CASH - 2018
New Software and Platforms
New Software and Platforms

Section: Research Program

HLS-specific Dataflow Optimizations

The compiler analyses proposed in section 3.3 do not target a specific platform. In this part, we propose to leverage these analysis to develop source-level optimizations for high-level synthesis (HLS).

High-level synthesis consists in compiling a kernel written in a high-level language (typically in C) into a circuit. As for any compiler, an HLS tool consists in a front-end which translates the input kernel into an intermediate representation. This intermediate representation captures the control/flow dependences between computation units, generally in a hierarchical fashion. Then, the back-end maps this intermediate representation to a circuit (e.g. FPGA configuration). We believe that HLS tools must be thought as fine-grain automatic parallelizers. In classic HLS tools, the parallelism is expressed and exploited at the back-end level during the scheduling and the resource allocation of arithmetic operations. We believe that it would be far more profitable to derive the parallelism at the front-end level.

Hence, CASH will focus on the front-end pass and the intermediate representation. Low-level back-end techniques are not in the scope of CASH. Specifically, CASH will leverage the dataflow representation developed in Section 3.1 and the compilation techniques developed in Section 3.3 to develop a relevant intermediate representation for HLS and the corresponding front-end compilation algorithms.

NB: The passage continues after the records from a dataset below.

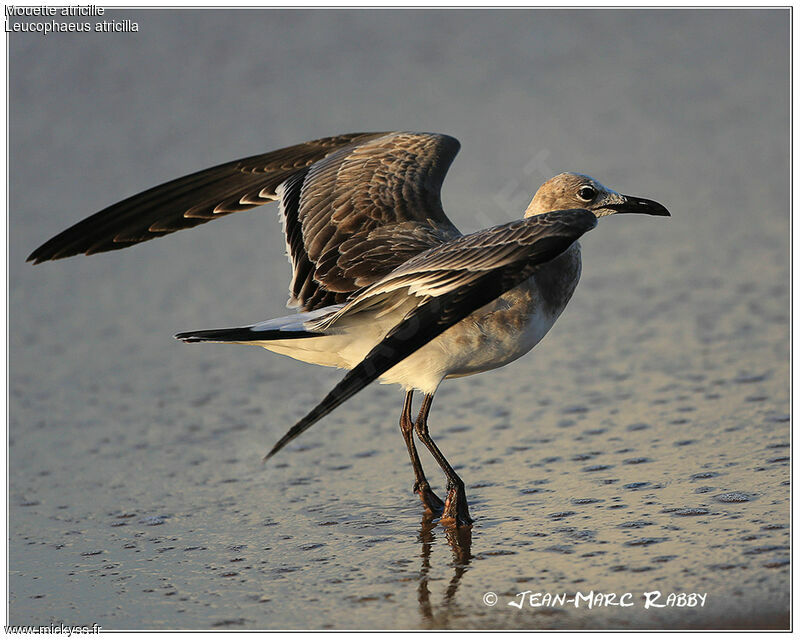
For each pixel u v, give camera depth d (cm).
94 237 1138
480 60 3105
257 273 1989
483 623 798
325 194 1088
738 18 3312
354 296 920
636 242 1959
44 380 1563
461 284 862
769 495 967
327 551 955
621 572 848
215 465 1212
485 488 1069
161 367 1600
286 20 3356
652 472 1055
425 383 991
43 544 1018
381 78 3016
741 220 1989
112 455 1266
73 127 2794
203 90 2970
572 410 1272
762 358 1377
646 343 1488
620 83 2870
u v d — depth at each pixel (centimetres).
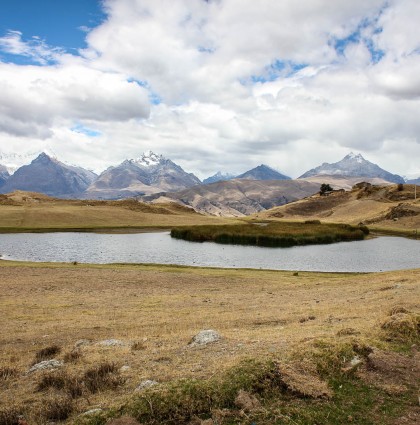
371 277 4019
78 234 11344
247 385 905
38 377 1198
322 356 1064
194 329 2006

Our results will be evaluated by using existing HLS tools (e.g., Intel HLS compiler, Xilinx Vivado HLS). We will implement our compiler as a source-to-source transformation in front of HLS tools. With this approach, HLS tools are considered as a “back-end black box”. The CASH scheme is thus: (i) front-end: produce the CASH dataflow representation from the input C kernel. Then, (ii) turn this dataflow representation to a C program with pragmas for an HLS tool. This step must convey the characteristics of the dataflow representation found by step (i) (e.g. dataflow execution, fifo synchronisation, channel size). This source-to-source approach will allow us to get a full source-to-FPGA flow demonstrating the benefits of our tools while relying on existing tools for low-level optimizations. Step (i) will start from the Dcc tool developed by Christophe Alias, which already produces a dataflow intermediate representation: the Data-aware Process Networks (DPN) [17]. Hence, the very first step is then to chose an HLS tool and to investiguate which input should be fed to the HLS tool so it “respects” the parallelism and the resource allocation suggested by the DPN. From this basis, we plan to investiguate the points described thereafter.

Roofline model and dataflow-level resource evaluation. Operational intensity must be tuned according to the roofline model. The roofline model [56] must be redefined in light of FPGA constraints. Indeed, the peak performance is no longer constant: it depends on the operational intensity itself. The more operational intensity we need, the more local memory we use, the less parallelization we get (since FPGA resources are limited), and finally the less performance we get! Hence, multiple iterations may be needed before reaching an efficient implementation. To accelerate the design process, we propose to iterate at the dataflow program level, which implies a fast resource evaluation at the dataflow level.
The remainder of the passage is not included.